10 — Aggressive gender mainstreaming of professional soccer through the promotion and development of a women’s professional league with competitive compensation to attract soccer and sports in general as a viable career choice for the girl-child. Women’s Football structures are only manifest at the Senior Level with no accompanying operational structures to mirror the men’s leagues. Sponsorship issues around women’s soccer development are the missing link in terms of achieving full equity.

11 — Introduction of innovative business advisory on the sweating of our existing soccer and sports assets through naming rights, and taking our value to the regional and global market place though incisive and competitive corporate sponsorships.

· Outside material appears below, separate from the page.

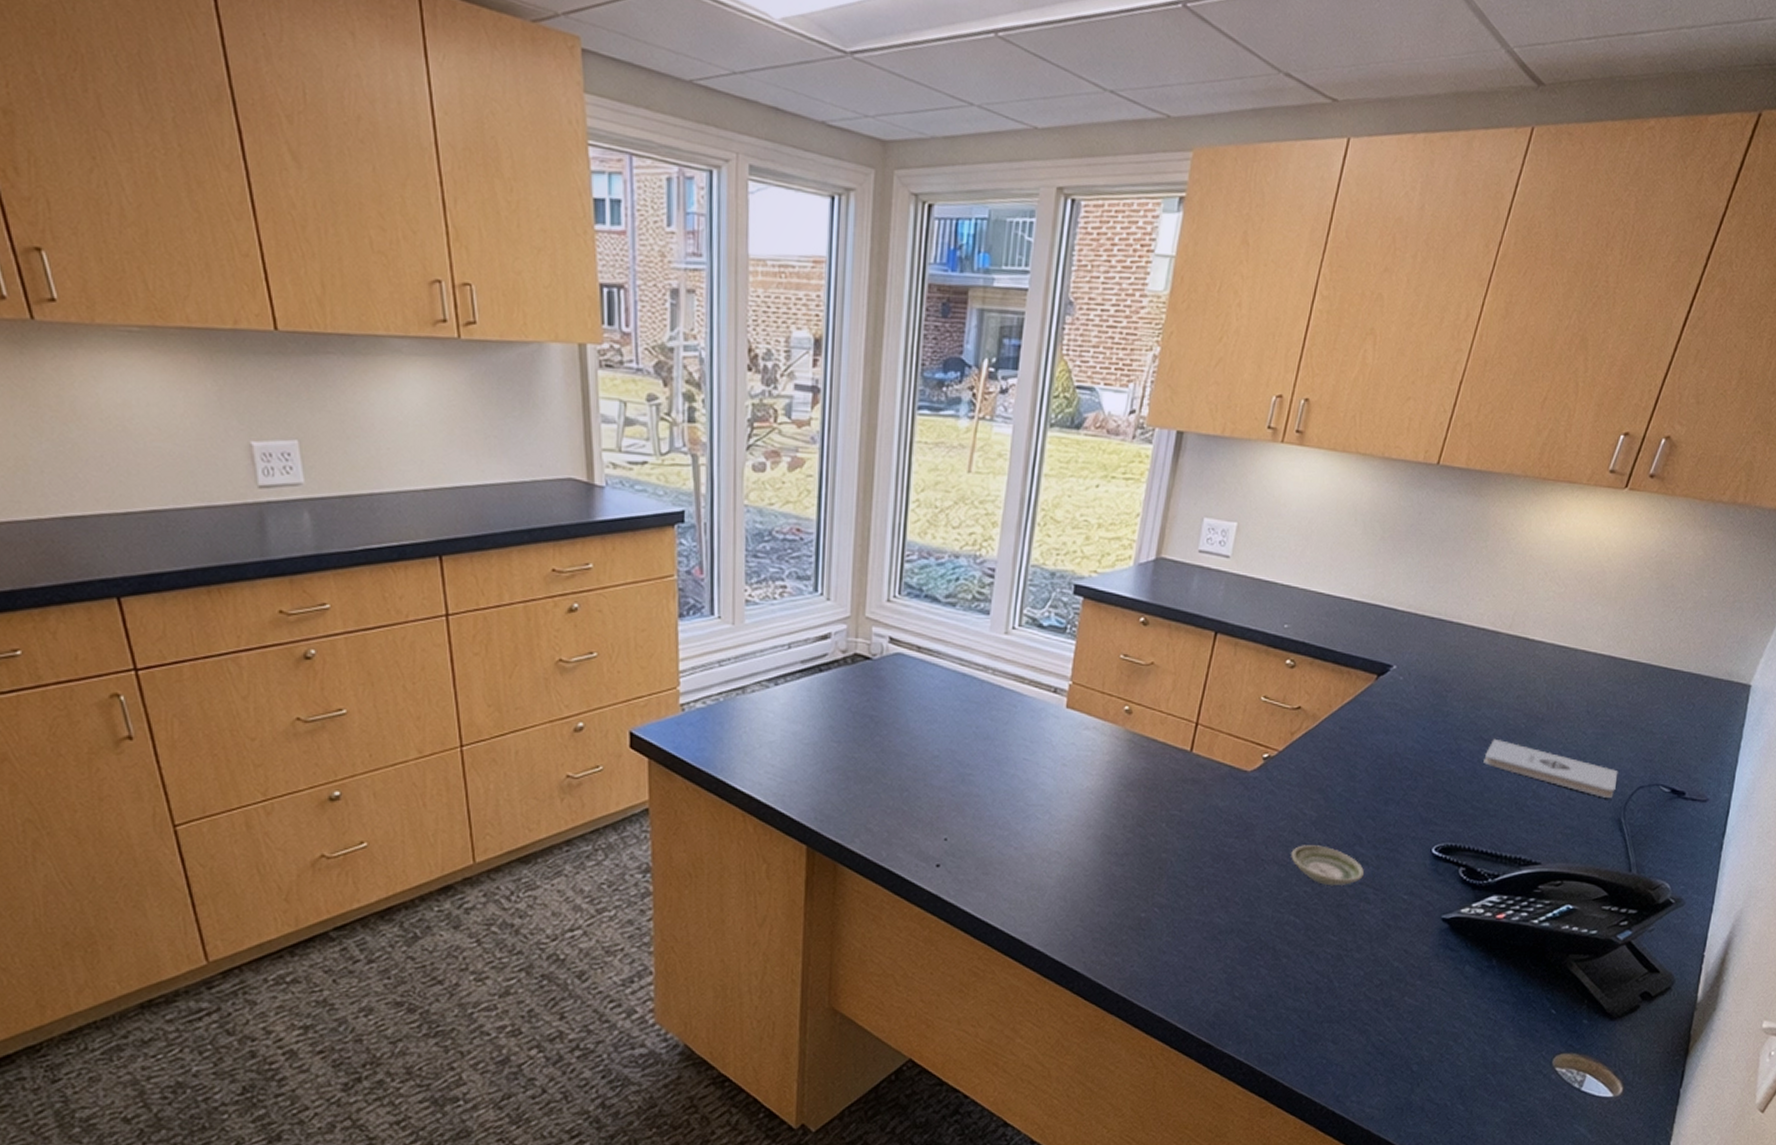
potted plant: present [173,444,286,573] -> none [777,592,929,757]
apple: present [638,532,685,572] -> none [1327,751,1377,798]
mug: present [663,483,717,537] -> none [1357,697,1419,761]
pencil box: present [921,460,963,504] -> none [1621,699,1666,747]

12 — Ensuring that all our professional players have decent housing and transport befitting of their special status as our pre-eminent cultural ambassadors. I will bring the fun and integrity back into soccer by investing into it rather than taking from it, and my business hallmark has been about boldly and innovatively shaking things up while staying in touch with the nerve of common community welfare and needs. Through soccer I will help Zimbabwe breathe and smile again.

Chiyangwa also gave a detailed account of himself, from his humble roots on the dusty streets of Chegutu in 1959, to becoming one of the country’s most successful businessmen, saying his battle to turn himself into a success story will come handy if he gets the chance to transform domestic football.

“A lot of people have been curious as to what got me started in the pursuit of business, and I must say with all due respect and honesty my late mother, a Guta raJehovah religious devotee, was my early inspiration and great teacher in all that needs to be known about buying and selling, which by and large crystallises my early interests and growing engagements in all manner of entrepreneurship,” Chiyangwa said.

“It is from my dad that I absolutely got the full spirited approach to life and everything I get the opportunity to be blessed enough to be a part of.

“It was from vegetable vending that I got to understand the intricacies of trading, interacting with customers, profitably delivering and managing their expectations and an unfettered understanding of the human mind around organised enterprise. “It is from human behaviour that one understands and gets to glean the basis of consumptive choices.”

Chiyangwa says he rose from being a poor “garden boy” for a Portuguese family into one of the success stories of the Zimbabwe business community and, all the time, fighting for the cause of his fellow black businessmen so that they, too, should be empowered. He said taking on challenges has always been a big part of his life.

“In a memorable public international coup for Zimbabwe I improbably organised the fabled King of Pop Michael Jackson’s visit to Zimbabwe in 1998,” said Chiyangwa. “I am not a new arrival to success not a stranger to controversy but, through the convoluted road, I have acquired fame in the eyes of the public and its unquenchable voyeuristic thirst which has never been far away.

“My rise from a barefoot vegetable vendor in Chegutu to the towering and mythical legend of politics and business has had more twists and drama than the ordinary Hollywood script of ‘Days of our Lives.’ “However, daring my rise to power and prominence has been, it stands as a towering African tale and fable of striving to thrive amid the militating and deep cloistered web of tradition and minority white privilege-addled stasis.

“Let it be known and noted to the casual observer that my journey and rise to the top, however fabulous, has been a deliberate result of unstinting determination, investment, re-investment, strategic planning, focus, great fortune.

“I am a devout Christian but these things are not manna from heaven. Where others see disasters and problems, I see opportunities. “Even when I diversify I remain focused. My mother Marita taught me to be astute and to be an entrepreneur from pamusika, the vegetable market, and my father taught me to cast my horizons and views further and to stay focused. That is me.”